Work to be completed - Count the lines in the records below that contain the string "evenodd", treating uppercase and lowercase letters as different. Reply with the number alone.

Supplied entries -
□ □ □ □ □ □ □
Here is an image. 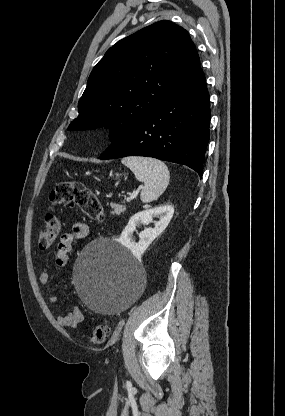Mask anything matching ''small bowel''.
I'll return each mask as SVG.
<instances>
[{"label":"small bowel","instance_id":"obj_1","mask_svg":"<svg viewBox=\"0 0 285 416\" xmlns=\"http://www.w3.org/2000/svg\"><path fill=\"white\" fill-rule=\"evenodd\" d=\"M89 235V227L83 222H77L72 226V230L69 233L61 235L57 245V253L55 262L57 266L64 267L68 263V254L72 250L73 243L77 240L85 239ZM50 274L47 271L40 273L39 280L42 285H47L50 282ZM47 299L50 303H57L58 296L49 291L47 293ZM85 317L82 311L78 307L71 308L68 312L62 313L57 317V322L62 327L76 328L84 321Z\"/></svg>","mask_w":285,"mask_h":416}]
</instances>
□ □ □ □ □ □ □
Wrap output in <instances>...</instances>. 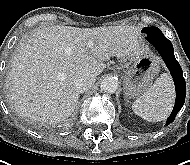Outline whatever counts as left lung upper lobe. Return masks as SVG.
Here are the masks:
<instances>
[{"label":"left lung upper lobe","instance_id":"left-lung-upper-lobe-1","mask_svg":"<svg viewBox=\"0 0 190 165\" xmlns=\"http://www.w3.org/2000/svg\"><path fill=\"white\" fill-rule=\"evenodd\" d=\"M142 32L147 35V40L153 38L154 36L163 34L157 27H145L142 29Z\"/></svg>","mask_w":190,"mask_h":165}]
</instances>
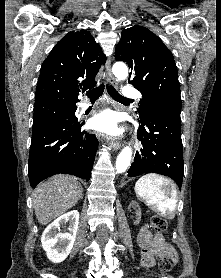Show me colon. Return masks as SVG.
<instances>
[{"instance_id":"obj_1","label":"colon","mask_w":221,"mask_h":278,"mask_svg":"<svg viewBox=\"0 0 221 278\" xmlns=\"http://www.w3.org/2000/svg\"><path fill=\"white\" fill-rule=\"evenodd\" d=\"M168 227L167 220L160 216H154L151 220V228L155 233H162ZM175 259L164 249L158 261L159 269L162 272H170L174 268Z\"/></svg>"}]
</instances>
□ □ □ □ □ □ □
Exercise result - 3